=== Listed entries ===

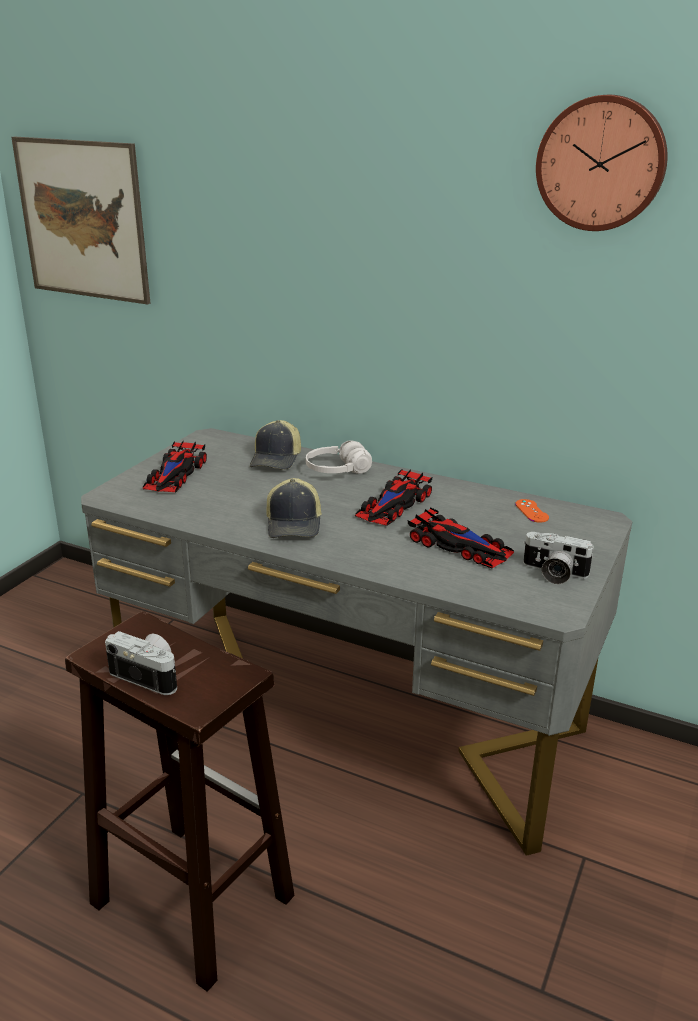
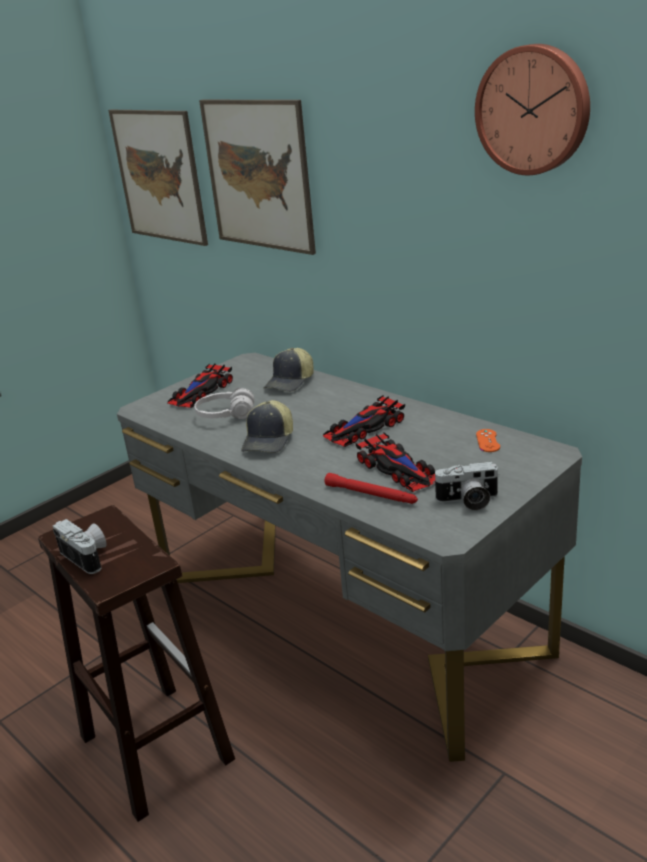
camera: 20 degrees right, 0 degrees up
white headphones [306,440,372,474] -> white headphones moved to [194,388,254,419]
camera [523,532,595,584] -> camera turned 45 degrees counterclockwise [433,462,500,510]
none -> picture [199,100,316,255]
none -> red flashlight [325,473,418,504]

===

_Task item:_ The job is to return the listing above exactly, minus its pictures.

_Task solution:_
camera: 20 degrees right, 0 degrees up
white headphones [306,440,372,474] -> white headphones moved to [194,388,254,419]
camera [523,532,595,584] -> camera turned 45 degrees counterclockwise [433,462,500,510]
none -> picture [199,100,316,255]
none -> red flashlight [325,473,418,504]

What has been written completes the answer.